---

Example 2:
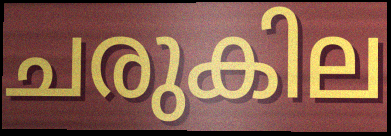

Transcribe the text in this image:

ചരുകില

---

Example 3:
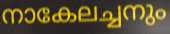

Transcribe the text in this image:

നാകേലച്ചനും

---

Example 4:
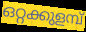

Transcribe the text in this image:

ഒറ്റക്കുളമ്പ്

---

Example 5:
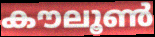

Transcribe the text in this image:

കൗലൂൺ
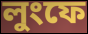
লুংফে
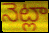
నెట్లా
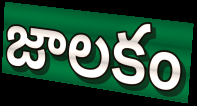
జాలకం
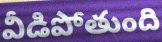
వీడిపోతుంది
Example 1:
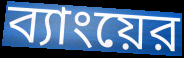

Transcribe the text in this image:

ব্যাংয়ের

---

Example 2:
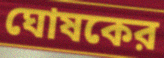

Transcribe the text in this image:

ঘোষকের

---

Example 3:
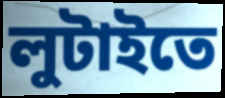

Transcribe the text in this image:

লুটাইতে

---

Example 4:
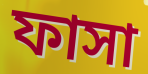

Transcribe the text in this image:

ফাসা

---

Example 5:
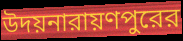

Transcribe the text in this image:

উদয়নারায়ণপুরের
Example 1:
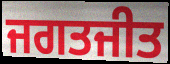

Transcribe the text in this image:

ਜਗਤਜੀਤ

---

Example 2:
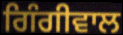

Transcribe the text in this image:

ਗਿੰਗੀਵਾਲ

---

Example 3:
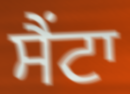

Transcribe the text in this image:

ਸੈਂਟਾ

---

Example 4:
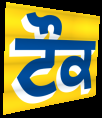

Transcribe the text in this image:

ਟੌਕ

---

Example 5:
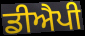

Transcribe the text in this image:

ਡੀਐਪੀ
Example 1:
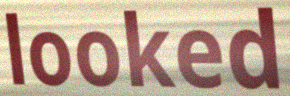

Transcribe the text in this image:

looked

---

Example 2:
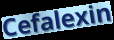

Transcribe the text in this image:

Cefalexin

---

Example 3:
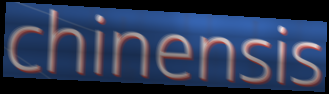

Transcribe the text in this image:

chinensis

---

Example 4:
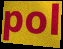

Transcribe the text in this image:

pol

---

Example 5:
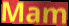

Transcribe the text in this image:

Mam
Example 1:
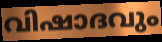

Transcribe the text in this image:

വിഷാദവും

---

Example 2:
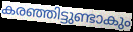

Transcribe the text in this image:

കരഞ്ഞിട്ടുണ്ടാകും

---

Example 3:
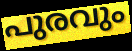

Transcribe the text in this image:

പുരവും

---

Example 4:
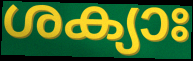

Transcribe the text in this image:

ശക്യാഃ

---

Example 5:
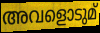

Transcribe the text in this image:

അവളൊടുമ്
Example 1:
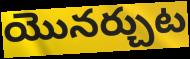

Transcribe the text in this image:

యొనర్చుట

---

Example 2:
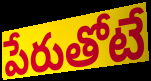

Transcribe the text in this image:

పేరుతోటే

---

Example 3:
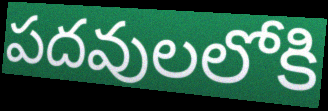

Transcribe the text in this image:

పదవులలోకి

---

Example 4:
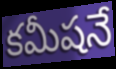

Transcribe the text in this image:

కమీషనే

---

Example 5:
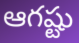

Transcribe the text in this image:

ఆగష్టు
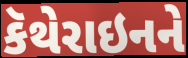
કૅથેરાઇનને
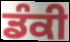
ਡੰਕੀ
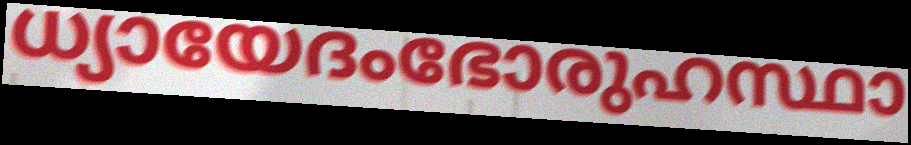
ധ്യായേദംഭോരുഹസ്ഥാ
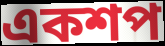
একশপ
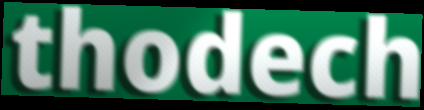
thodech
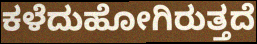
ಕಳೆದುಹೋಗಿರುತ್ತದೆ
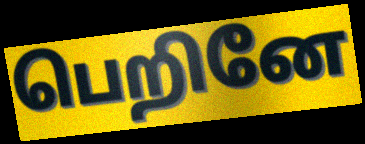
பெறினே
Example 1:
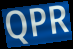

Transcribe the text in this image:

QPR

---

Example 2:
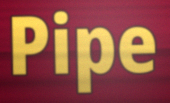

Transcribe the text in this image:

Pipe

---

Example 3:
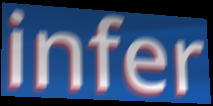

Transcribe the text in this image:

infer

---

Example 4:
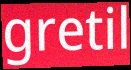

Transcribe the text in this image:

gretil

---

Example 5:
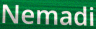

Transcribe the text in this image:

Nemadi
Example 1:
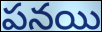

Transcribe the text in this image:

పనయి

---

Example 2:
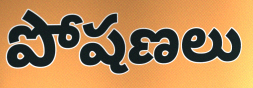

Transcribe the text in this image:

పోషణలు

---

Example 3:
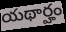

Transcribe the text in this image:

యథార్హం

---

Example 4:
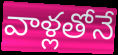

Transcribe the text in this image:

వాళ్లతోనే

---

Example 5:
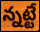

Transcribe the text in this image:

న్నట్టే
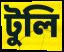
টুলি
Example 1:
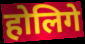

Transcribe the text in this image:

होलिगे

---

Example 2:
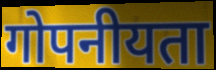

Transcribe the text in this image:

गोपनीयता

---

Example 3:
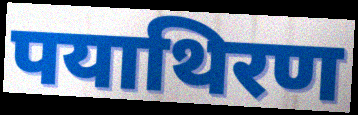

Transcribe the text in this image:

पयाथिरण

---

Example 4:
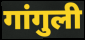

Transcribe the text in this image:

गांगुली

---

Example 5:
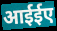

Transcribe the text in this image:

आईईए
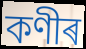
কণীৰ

____

Required action: All the lines above should be reproduced exactly, and none of the pictures.

Written response:
---

Example 2:

Transcribe the text in this image:

ചരുകില

---

Example 3:

Transcribe the text in this image:

നാകേലച്ചനും

---

Example 4:

Transcribe the text in this image:

ഒറ്റക്കുളമ്പ്

---

Example 5:

Transcribe the text in this image:

കൗലൂൺ
লুংফে
నెట్లా
జాలకం
వీడిపోతుంది
Example 1:

Transcribe the text in this image:

ব্যাংয়ের

---

Example 2:

Transcribe the text in this image:

ঘোষকের

---

Example 3:

Transcribe the text in this image:

লুটাইতে

---

Example 4:

Transcribe the text in this image:

ফাসা

---

Example 5:

Transcribe the text in this image:

উদয়নারায়ণপুরের
Example 1:

Transcribe the text in this image:

ਜਗਤਜੀਤ

---

Example 2:

Transcribe the text in this image:

ਗਿੰਗੀਵਾਲ

---

Example 3:

Transcribe the text in this image:

ਸੈਂਟਾ

---

Example 4:

Transcribe the text in this image:

ਟੌਕ

---

Example 5:

Transcribe the text in this image:

ਡੀਐਪੀ
Example 1:

Transcribe the text in this image:

looked

---

Example 2:

Transcribe the text in this image:

Cefalexin

---

Example 3:

Transcribe the text in this image:

chinensis

---

Example 4:

Transcribe the text in this image:

pol

---

Example 5:

Transcribe the text in this image:

Mam
Example 1:

Transcribe the text in this image:

വിഷാദവും

---

Example 2:

Transcribe the text in this image:

കരഞ്ഞിട്ടുണ്ടാകും

---

Example 3:

Transcribe the text in this image:

പുരവും

---

Example 4:

Transcribe the text in this image:

ശക്യാഃ

---

Example 5:

Transcribe the text in this image:

അവളൊടുമ്
Example 1:

Transcribe the text in this image:

యొనర్చుట

---

Example 2:

Transcribe the text in this image:

పేరుతోటే

---

Example 3:

Transcribe the text in this image:

పదవులలోకి

---

Example 4:

Transcribe the text in this image:

కమీషనే

---

Example 5:

Transcribe the text in this image:

ఆగష్టు
કૅથેરાઇનને
ਡੰਕੀ
ധ്യായേദംഭോരുഹസ്ഥാ
একশপ
thodech
ಕಳೆದುಹೋಗಿರುತ್ತದೆ
பெறினே
Example 1:

Transcribe the text in this image:

QPR

---

Example 2:

Transcribe the text in this image:

Pipe

---

Example 3:

Transcribe the text in this image:

infer

---

Example 4:

Transcribe the text in this image:

gretil

---

Example 5:

Transcribe the text in this image:

Nemadi
Example 1:

Transcribe the text in this image:

పనయి

---

Example 2:

Transcribe the text in this image:

పోషణలు

---

Example 3:

Transcribe the text in this image:

యథార్హం

---

Example 4:

Transcribe the text in this image:

వాళ్లతోనే

---

Example 5:

Transcribe the text in this image:

న్నట్టే
টুলি
Example 1:

Transcribe the text in this image:

होलिगे

---

Example 2:

Transcribe the text in this image:

गोपनीयता

---

Example 3:

Transcribe the text in this image:

पयाथिरण

---

Example 4:

Transcribe the text in this image:

गांगुली

---

Example 5:

Transcribe the text in this image:

आईईए
কণীৰ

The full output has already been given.